As part of our public outreach activities, we are publishing a series of articles on the popular comics website 9eKunst, available in Dutch here. We will be making available the original versions of our articles, when written in English or French.
“Comics have grown up”, we are told time and time again. The increasing visibility of graphic novels, alternative comics and the like confirm this growing up. Their audience has also grown older, in the sense that comic books have long since ceased to be the preserve of children. Growing up also runs parallel to making comics more legitimate although these legitimation activities have also been propelled by nostalgic memories of childhood reading, of comics for (mostly) children. Graphic novels now share shelves with novels, comics have entered museum spaces and original art is sold in galleries. Graphic novels (but not comic strips) now rub shoulders with the classics in reading lists in secondary schools and universities. While these developments are important for introducing comics in general in a broader discourse, comics studies often focus on literary and artistic merits of graphic novels, hence imposing frameworks from the more established arts. In the process, the close connections between children and comics are often overlooked; the less glamorous comics, especially older comic strips and comics magazines by unknown artists and writers, who have not acquired a cult status and have not been reedited and preserved in book form remain ignored, as is still the case with today’s mainstream comics aimed at younger readers. The guiding questions for this column can be spelled out as follows: How to read children across different kinds of comics (strips, magazines, graphic novels)? In particular, what is the significance of child comics characters? And how can we unpack their specificity?
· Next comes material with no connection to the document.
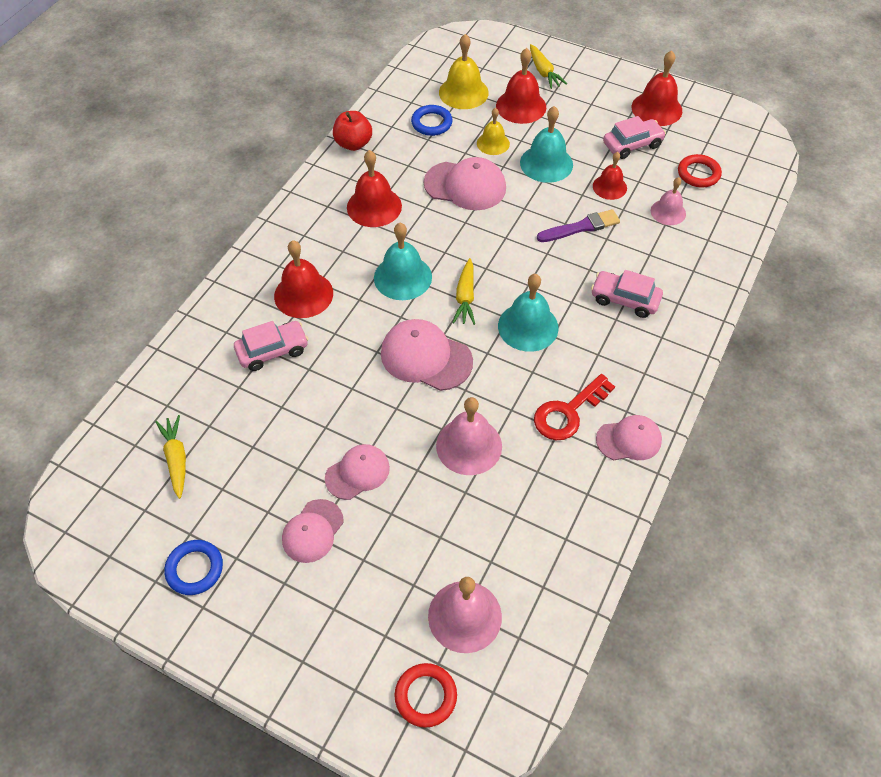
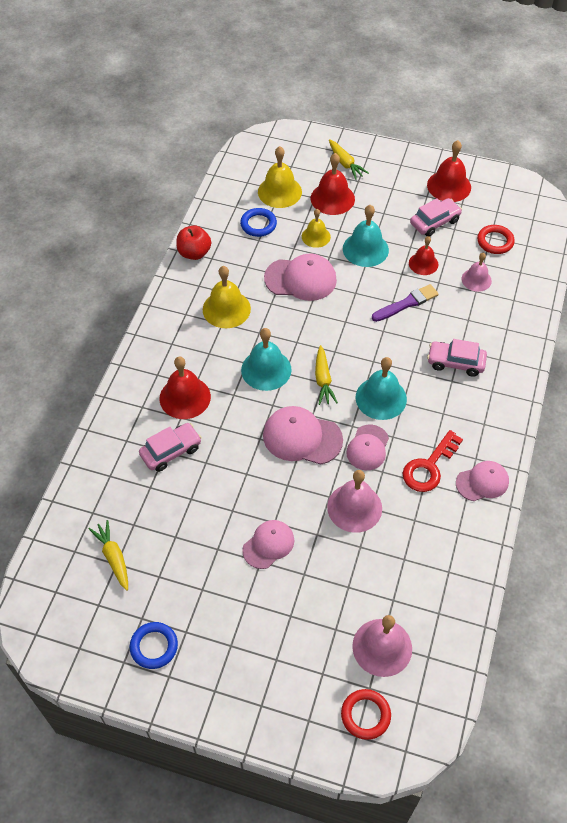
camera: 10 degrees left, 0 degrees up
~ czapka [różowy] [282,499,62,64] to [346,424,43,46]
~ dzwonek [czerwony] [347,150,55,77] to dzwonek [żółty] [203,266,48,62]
These questions are at the heart of the COMICS project at Ghent University. Funded by a European Research Grant, the project seeks to piece together an intercultural history of comics through looking at children’s comics magazines from the first half of the 20th century and from different European countries: Britain, Belgium, France, Spain and Italy. It also seeks to problematize and rethink the connections between ‘childishness’ (childish styles, childish attitudes) and comics.
For 9eKunst, researchers working on the COMICS project offer, on a quarterly rhythm, insights into the most fascinating aspects connecting children and comics. Topics covered include implied readers, child-animal relationships in comics, forgotten and overlooked child protagonists, children’s comics magazines, ‘childish’ styles, children’s drawing in comics, and sociohistorical perspectives on the representation of childhood in comics.